Nevertheless, Muvico’s theater will be remembered fondly for generations to come despite its doomed business plan and impracticality.
This is the stuff of Memphis legends – too much to last very long but glorious in its short time with us.
I found myself scanning the pictures of the old Muvico area for remnants of the railroad décor that dominated the theaters and the hallways to the theaters.
Andrew did the mall spelunking duties on this. So I am still able to dream that the electric chair in Jillian’s is still in its original place with nothing but rubble and ruin around it.
A block away on Beale Street this will be an interesting weekend. The cover charge for Saturday night after 10 p.m. is back after a controversial two-week run in 2014.
You will see some other measures aimed more directly at security in the district as well on Saturday.
This is a plan with other moving parts that was under discussion before last Saturday night’s Downtown rampage is which Memphis Police Officer Verdell Smith was killed and three people were shot and wounded.
The rampage ended at Beale Street’s key intersection but the issues driving the security measures really have very little to do with that.
The discussions began when the district’s peak season opened in May to something merchants have seen before – stampedes and YouTube worthy fights usually between 10 p.m. and 3 a.m. on Saturday.
Downtown Memphis Commission president Terence Patterson said Thursday the behavior is time specific and that’s what the measures are aimed at.
He also said he will stay open to reaction and look at results in determining whether the measures stay or go.
Carver High School's last graduating class graduated last month – before the Shelby County Schools board voted Thursday to close the south Memphis school for good. And there is some discussion about the school board revisiting its decision last month to give Northside High School one more school year before it closes.

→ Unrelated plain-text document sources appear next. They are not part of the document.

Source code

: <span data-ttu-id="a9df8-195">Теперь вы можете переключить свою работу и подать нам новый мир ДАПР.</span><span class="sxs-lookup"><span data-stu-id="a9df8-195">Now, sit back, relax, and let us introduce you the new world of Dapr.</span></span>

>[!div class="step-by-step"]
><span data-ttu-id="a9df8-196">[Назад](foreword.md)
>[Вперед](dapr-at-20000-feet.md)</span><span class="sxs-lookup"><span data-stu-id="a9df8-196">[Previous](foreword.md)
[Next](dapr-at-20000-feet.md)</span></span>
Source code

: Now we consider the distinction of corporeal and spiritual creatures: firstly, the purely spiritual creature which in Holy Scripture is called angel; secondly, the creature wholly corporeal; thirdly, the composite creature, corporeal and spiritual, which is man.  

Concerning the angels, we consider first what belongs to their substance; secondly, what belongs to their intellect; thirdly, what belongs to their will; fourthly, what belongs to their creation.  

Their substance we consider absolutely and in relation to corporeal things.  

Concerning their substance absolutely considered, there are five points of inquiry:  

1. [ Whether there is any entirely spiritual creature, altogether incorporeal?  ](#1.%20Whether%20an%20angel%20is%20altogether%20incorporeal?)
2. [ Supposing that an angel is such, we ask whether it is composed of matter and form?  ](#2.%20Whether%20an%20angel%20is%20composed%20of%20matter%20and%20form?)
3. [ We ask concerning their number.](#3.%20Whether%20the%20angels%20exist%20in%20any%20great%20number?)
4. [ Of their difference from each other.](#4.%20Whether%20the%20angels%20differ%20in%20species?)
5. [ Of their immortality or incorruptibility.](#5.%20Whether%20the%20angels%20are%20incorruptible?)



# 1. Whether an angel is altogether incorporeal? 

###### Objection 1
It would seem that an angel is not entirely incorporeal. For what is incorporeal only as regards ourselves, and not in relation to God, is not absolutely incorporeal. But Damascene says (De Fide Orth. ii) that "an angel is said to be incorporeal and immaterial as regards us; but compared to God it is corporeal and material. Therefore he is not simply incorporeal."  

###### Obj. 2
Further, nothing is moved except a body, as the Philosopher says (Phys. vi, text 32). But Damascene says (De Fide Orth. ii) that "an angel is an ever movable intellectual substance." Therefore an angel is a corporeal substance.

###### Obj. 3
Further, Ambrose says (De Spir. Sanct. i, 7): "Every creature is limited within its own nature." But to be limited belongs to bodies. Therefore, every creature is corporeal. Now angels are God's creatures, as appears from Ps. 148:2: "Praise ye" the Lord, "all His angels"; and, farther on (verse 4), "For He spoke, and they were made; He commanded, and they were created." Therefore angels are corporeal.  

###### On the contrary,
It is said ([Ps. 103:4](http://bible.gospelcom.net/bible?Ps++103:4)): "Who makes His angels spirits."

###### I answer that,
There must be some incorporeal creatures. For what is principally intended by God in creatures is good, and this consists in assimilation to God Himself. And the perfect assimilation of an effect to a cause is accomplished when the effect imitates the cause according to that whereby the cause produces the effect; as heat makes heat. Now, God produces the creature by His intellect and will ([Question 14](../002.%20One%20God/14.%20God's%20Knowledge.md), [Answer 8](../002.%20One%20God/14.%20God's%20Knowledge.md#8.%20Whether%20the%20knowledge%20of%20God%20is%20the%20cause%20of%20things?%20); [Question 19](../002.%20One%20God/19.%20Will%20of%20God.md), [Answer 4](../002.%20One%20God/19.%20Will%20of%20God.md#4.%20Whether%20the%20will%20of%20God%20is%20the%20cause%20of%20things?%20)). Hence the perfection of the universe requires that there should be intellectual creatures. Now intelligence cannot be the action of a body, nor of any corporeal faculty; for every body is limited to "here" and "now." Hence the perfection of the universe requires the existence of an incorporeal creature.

While the Tennessee Legislature is in summer study committee mode, some Republicans are working to revive Insure Tennessee, Gov. Bill Haslam’s negotiated Medicaid expansion. This is a teaming of Republican politicos and the Tennessee Hospital Association, which is one of the most powerful and perennial lobbying forces in the capital.
Haslam was in Memphis Thursday for several events. When you are the Governor, at some point during your day on the road – usually several points – you take questions from the press and they start out about the event at hand but then move to other topics.
One of those other topics Thursday was a rumor that Haslam is on some kind of list of possible vice presidential running mates for presumptive Republican Presidential nominee Donald Trump.
Haslam quickly said he couldn’t image any circumstances that would find his name on any “serious” list.
Haslam was a vocal supporter of Marco Rubio in the Republican Presidential primaries before Rubio dropped out – Haslam even emphasizing his support of Rubio as Trump campaigned in Millington earlier this year.
If you are a regular reader, you know that I am a fan of good maps. There is a new map of the abundant public art in Overton Square done by Memphis College of Art students.
The students are also learning about the strategy of public art in which location is just as important and even influences what the art is.
There are 13 elements of public art on the map and some of them were there before the square's revival.
Don Wade’s Press Box column on the three-point line. The NBA Finals sure do take a long time to become final.
Meanwhile, former U of M quarterback Paxton Lynch signed a $9.5 million deal Thursday with the Denver Broncos.
On the Grizzlies front, Fizdale hires two coaches.
Further down in Digest, the list of the groups that have taken inspection tours of the Mid-South Coliseum this week. Some familiar, some not. Some local, some not.
Nationally:
More on Thursday’s debut of the Lenovo smartphone and its use of Google’s Project Tango.
There’s now a long line to get into the FAA program that is supposed to get you through the TSA gauntlet faster.
And a critical Inspector General’s report on how long it takes the FDA to get tainted food out of stores. This is an issue that U.S. Senator Lamar Alexander of Tennessee has been working on.